Sadece diliyle değil, hayatıyla da Kur’ân okuyan bir efsane isimdi Abdurrahman Gürses. Okuyuşu kadar, yaşayışı da mü’minleri hayran bırakır, her haliyle bir nümune-i imtisal olduğunu gösterirdi. Her biri bugün Kur’an kıraatinde birer yıldız değerinde nice talebeler yetiştirmişti. 1999 depreminden kısa bir süre önce (10 Ağustos) aramızdan ayrıldı ve Beyazıt Camiinin haziresindeki istirahatgâhına tevdi edildi.

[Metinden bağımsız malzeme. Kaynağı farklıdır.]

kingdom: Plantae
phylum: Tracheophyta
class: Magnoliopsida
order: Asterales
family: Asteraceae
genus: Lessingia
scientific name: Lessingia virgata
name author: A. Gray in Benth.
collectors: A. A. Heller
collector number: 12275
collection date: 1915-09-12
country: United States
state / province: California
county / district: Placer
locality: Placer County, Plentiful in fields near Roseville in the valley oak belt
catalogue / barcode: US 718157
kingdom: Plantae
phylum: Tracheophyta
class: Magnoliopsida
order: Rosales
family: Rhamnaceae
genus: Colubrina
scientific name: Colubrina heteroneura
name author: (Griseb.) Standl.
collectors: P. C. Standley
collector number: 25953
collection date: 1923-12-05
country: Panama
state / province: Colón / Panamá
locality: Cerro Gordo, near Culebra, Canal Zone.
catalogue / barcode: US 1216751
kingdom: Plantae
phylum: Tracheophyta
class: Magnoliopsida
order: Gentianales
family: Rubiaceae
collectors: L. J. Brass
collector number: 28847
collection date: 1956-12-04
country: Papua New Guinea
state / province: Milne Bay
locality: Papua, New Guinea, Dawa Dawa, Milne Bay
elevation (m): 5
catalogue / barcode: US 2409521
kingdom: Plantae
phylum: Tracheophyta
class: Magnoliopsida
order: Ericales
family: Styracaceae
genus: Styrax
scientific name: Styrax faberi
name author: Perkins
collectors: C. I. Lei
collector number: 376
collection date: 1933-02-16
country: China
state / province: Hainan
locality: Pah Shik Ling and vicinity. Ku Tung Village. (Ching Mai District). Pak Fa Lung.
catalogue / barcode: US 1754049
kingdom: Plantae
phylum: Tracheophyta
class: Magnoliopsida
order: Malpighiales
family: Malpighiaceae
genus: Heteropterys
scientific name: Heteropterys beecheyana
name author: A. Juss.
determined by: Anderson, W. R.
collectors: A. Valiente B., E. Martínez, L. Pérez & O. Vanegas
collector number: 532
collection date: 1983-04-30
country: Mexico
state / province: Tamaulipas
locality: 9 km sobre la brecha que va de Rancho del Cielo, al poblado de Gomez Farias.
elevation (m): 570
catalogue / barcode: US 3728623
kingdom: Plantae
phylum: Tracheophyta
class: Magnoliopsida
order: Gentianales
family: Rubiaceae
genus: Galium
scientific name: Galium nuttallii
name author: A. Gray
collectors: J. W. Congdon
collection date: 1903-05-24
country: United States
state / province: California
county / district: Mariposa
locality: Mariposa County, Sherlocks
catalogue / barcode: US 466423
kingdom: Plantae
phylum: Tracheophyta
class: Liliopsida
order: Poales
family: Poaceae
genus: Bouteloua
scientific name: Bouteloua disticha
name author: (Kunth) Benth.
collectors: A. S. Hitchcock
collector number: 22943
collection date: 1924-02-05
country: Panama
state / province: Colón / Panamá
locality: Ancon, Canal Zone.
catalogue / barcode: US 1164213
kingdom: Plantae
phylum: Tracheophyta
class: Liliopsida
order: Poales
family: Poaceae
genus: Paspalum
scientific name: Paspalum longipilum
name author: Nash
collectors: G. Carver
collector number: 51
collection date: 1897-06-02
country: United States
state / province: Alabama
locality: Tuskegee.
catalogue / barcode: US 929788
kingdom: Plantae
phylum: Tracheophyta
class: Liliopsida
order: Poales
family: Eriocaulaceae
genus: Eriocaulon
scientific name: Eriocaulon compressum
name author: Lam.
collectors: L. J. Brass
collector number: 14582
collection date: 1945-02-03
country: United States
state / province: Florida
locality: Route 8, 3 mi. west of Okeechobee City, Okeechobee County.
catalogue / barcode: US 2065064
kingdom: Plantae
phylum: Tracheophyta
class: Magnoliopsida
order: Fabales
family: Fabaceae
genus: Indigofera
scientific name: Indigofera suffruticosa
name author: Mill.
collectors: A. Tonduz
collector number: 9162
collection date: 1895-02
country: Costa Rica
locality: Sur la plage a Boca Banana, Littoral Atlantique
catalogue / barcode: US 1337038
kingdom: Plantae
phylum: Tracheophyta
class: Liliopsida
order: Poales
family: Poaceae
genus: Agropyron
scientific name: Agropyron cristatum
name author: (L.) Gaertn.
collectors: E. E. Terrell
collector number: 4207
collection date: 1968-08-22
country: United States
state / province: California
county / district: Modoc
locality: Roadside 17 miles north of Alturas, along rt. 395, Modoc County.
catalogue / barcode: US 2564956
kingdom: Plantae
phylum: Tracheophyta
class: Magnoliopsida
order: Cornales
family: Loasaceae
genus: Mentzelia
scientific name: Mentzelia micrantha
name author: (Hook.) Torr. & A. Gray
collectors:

Vefat yıldönümünde onu pek nadir bulunan ses kayıtlarından birinde, 1968 yılında Ankara Hacıbayram Camiinde Hadîd sûresinden okuduğu bir aşr-i şerif ile yâd ediyoruz. Aşağıda, bu aşr-i şerifin Türkçe meâlini ve Reisü’l-Kurrâ Abdurrahman Efendi Hazretlerinin İslâm Ansiklopedisinden alınmış kısa tarihçe-i hayatını sunuyoruz:

Şunu bilin ki, dünya hayatı bir oyundan, bir eğlenceden, bir şatafattan, aranızda bir övünmeden, mal ve evlât yarışından ibarettir. O bir yağmur gibidir ki, bitirdiği ekin çiftçilerin hoşuna gider; sonra kuruyuverir de onu sapsarı görürsün. Sonra saman olur gider. Âhirette de çetin bir azap, bir de Allah’tan bağışlanma ve hoşnutluk vardır. Dünya hayatı ise aldatıcı bir menfaatten başka birşey değildir.

Rabbinizden erişecek bir bağışlanmayı ve öyle bir Cenneti kazanmak için yarışın ki, genişliği gök ile yerin genişliği kadardır ve Allah ile peygamberlerine iman edenler için hazırlanmıştır. İşte bu Allah’ın lütfudur; onu dilediğine verir. Gerçekten de Allah pek büyük lütuf sahibidir.

İster yeryüzünde olsun, ister kendi canlarınızda, sizin başınıza gelen ne varsa, daha Biz yaratmadan önce o bir kitapta yazılıdır. Bu ise Allah için pek kolaydır.

Tâ ki kaybettiğinize üzülmeyin, size verdiklerimizle de şımarmayın. Çünkü Allah büyüklük taslayan ve böbürlenenlerin hiçbirini sevmez.

Öyle kimseler hem cimrilik eder, hem de insanlara cimriliği öğütler. Fakat kim Allah’ın buyruklarından yüz çevirirse çevirsin, Allah’ın hiç kimseye ihtiyacı yoktur; bütün âlemlerin şükür ve övgüleri de Ona aittir.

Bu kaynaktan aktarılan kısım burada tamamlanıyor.